OpenSilver のダウンロードページからインストーラーをダウンロードしてインストールすることもできます。
この記事ではふれませんが、前述の CSHTML5 用のプロジェクトテンプレートも用意されています。同様に 拡張機能の管理
からインストールするか、CSHTML5 のダウンロードページからインストーラーをダウンロードしてインストールすることもできます。
プロジェクトの作成とプロジェクトの構成
プロジェクトテンプレートのインストールが完了すると、新規プロジェクトで OpenSilver Application が選択できるようになっているはずなのでこれを選択してプロジェクトを作成します。
途中利用する .NET のバージョンを選択するダイアログが表示されるので、好きなバージョンを選択します。
ソリューションエクスプローラーを確認すると、作成したプロジェクトは次のような構成になっています。
この状態でデバック実行するとこのページが表示されます。
OpenSilver のプロジェクトテンプレートで作成される 3 つのプロジェクトは下記のような役割になっています。
# | プロジェクト | 用途 |
---|---|---|
1 | OpenSilverApplication1 | OpenSilver のプロジェクト本体です |
2 | OpenSilverApplication1.Browser | OpenSilver をホストする ASP.NET Core のプロジェクトです。 |
3 | OpenSilverApplication1.Simulator | OpenSilver を Visual Studio でデバックするためのプロジェクトです。 |
Visual Studio で OpenSilver 本体を開発したりデバックしたりする場合は、OpenSilverApplication1.Simulator をスタートアッププロジェクトにしてデバック実行します。Web サイトにホストされた状態で動作を確認したい場合は、OpenSilverApplication1.Browser で動作を確認します。ただしこの場合は OpenSilver のプロジェクトに対し、ブレークポイントやウォッチ式などを使ったデバックは行えないので注意してください。
OpenSilverApplication1.Browser をスタートアッププロジェクトとして設定してデバックを開始すると次のようなページが表示されます。
OpenSilver は .NET Standard 2.0 相当
OpenSilverApplication1 プロジェクトは.NET Standard 2.0 のクラスライブラリプロジェクトとして作成されます。これは、OpenSilverApplication1.Simulator が .NET Framework ベースで動いているため.NET Standard のバージョンを低く設定せざるを得ないからです。
デバック機能を利用しないのであれば .NET Standard 2.1 に変更することもできますが、Visual Studio の強力なデバック支援が受けられなくなります。今後は変更があるかもしれませんが残念ながら現時点では .NET Standard 2.0 (C# 7.x) で開発せざるを得ません。
.NET のライブラリを参照して MVVM してみる
基本的には XAML のアプリがそのままブラウザーで動くはずなので、WPF のアプリを開発するのりで実装出来るか確認して見ましょう。
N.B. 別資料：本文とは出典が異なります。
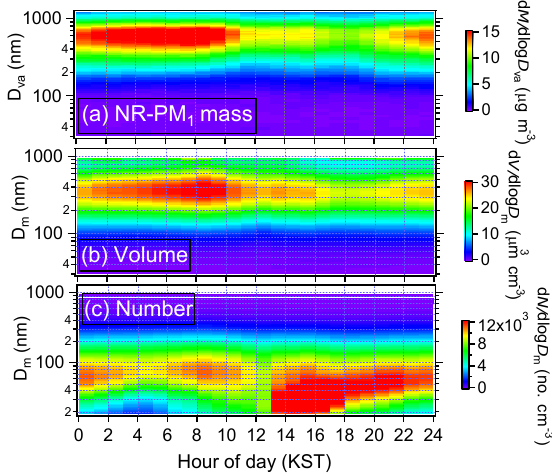
Figure 5. (a) Diurnal variations of the size distribution of NR- PM 1 mass from the AMS (in vacuum aerodynamic diameter, D va ); (b) volume from the SMPS (in mobility diameter, D m ) and (c) num- ber concentrations from the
OpenSilverApplication1 プロジェクトに必要なライブラリをインストールして、、、
PM> Install-Package Microsoft.Extensions.DependencyInjection
PM> Install-Package Microsoft.Extensions.Http
PM> Install-Package Microsoft.Toolkit.Mvvm
ViewModel を作って、、、
public class MainViewModel: ObservableObject
{
private int _counter;
public int Counter
{
get => _counter;
private set => SetProperty(ref _counter, value);
}
public ICommand IncrementCounterCommand { get; }
public MainViewModel()
{
IncrementCounterCommand = new RelayCommand(() => Counter++);
}
}
XAML を作って、、、
<Page
x:Class="OpenSilverApplication1.Views.MainPage"
xmlns="http://schemas.microsoft.com/winfx/2006/xaml/presentation"
xmlns:x="http://schemas.microsoft.com/winfx/2006/xaml"
xmlns:viewModels="clr-namespace:OpenSilverApplication1.ViewModels"
xmlns:d="http://schemas.microsoft.com/expression/blend/2008"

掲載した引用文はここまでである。